A SESSIONS court in Mumbai Thursday upheld a lower court’s order acquitting Abdul Latif Adam Momin along with 18 others, including passport office employees, in a case linked to the 1999 Kandahar hijacking. The accused were booked on charges of forging documents to help obtain fake passports for the hijackers of the Indian Airlines flight IC-814 in December 1999.
Momin, a Mumbai resident, is currently serving life imprisonment in a jail in Punjab for his role in the hijacking, including obtaining passports for the hijackers. The Mumbai Police had claimed that it was through Momin that the other accused had helped obtain a passport in the name of four wanted accused hijackers to enable their travel on the plane and its subsequent hijacking.

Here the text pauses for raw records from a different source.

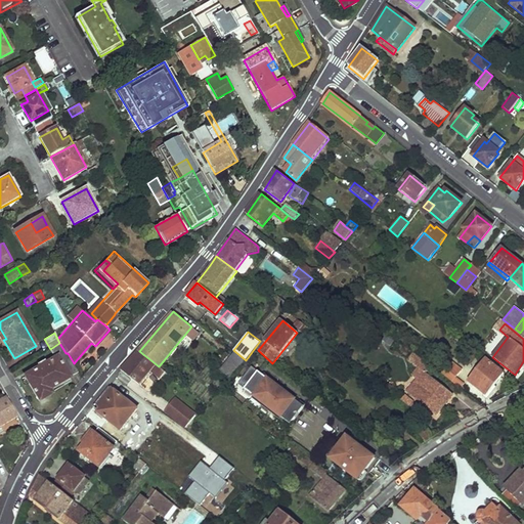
[(25,377),(39,400),(51,393),(50,390),(70,379),(70,377),(78,372),(74,363),(68,353),(66,353),(59,343),(50,349),(55,358),(25,377)]
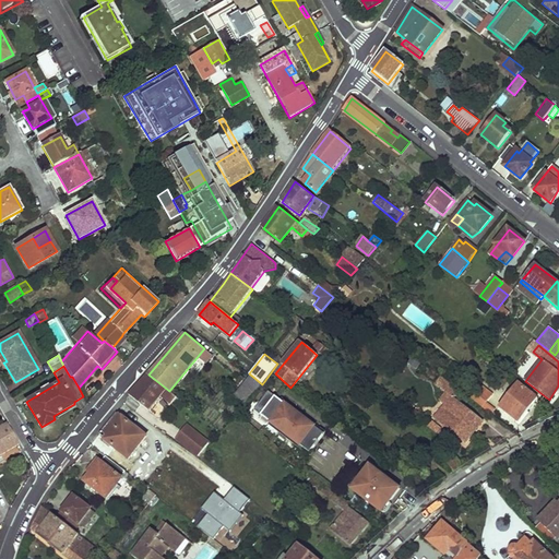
[(130,395),(150,411),(162,396),(171,403),(176,396),(169,391),(149,375),(130,395)]
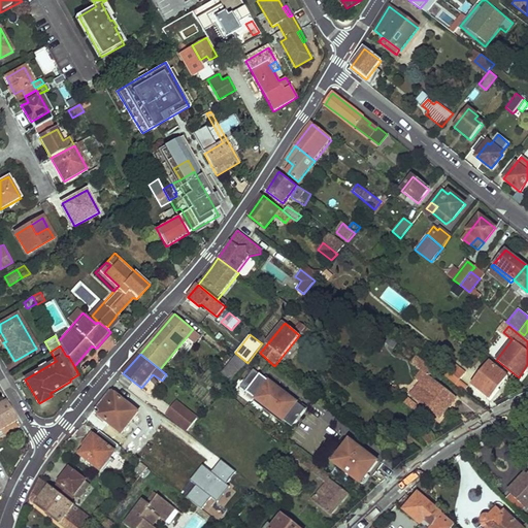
[(222,372),(231,380),(245,362),(235,355),(222,372)]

All the accused in the passport case were acquitted by the Chief Metropolitan Magistrate’s court in 2012 after which the state government had filed an appeal challenging the acquittal before the sessions court.
In the appeal, police had claimed that Momin had given a passport agent, also named as an accused, Rs 2,500 as advance to prepare a passport without valid documents. It claimed that bribes ranging from Rs 300 to Rs 2,500 were paid to various passport office clerks to process the application without verification.
The accused were booked on charges including forgery, cheating, and common intent of the Indian Penal Code and relevant sections of the Indian Passport Act.
The court, police stated in the appeal, had not considered various recoveries made from the accused and other evidence which showed that the documents submitted for the passport were forged. The forged documents included school leaving certificate, and driving licences.
While the detailed order of the sessions court upholding the acquittals is yet to be made available, the lower court had in 2012 said police had failed to prove that there was a nexus between the accused, which included passport office clerks, motor-training school employees, postmen, a passport agent and his employees, through which they planned to help the hijackers obtain the passports. It had said that from the testimonies of the 28 witnesses, evidence pointing towards the involvement of these accused could not be gathered.
Lawyer Abdul Wahab Khan, representing Momin, had submitted that original documents were not made part of the evidence and no witnesses had named Momin or identified him as the person who facilitated the passport applications. Khan also said the same set of evidence was submitted before the main case of hijacking and one of the accused here was an important witness in that case.
In 2014, the Punjab and Haryana High Court had upheld the life-term awarded to Momin by a special court in 2008 while acquitting two other accused. Currently, the order is under challenge before the Supreme Court.
On December 24, 1999, the Indian Airlines plane was hijacked by five wanted accused after it took off from Kathmandu, Nepal, for New Delhi.
The plane, which had 189 passengers on board including the crew, was subsequently landed in Kandahar and negotiations were made with the Indian government leading to the release of three arrested militants, including Masood Azhar. The hijackers had killed a 25-year-old man. While there were 23 accused in the passport case, some were discharged, while others passed away during the trial.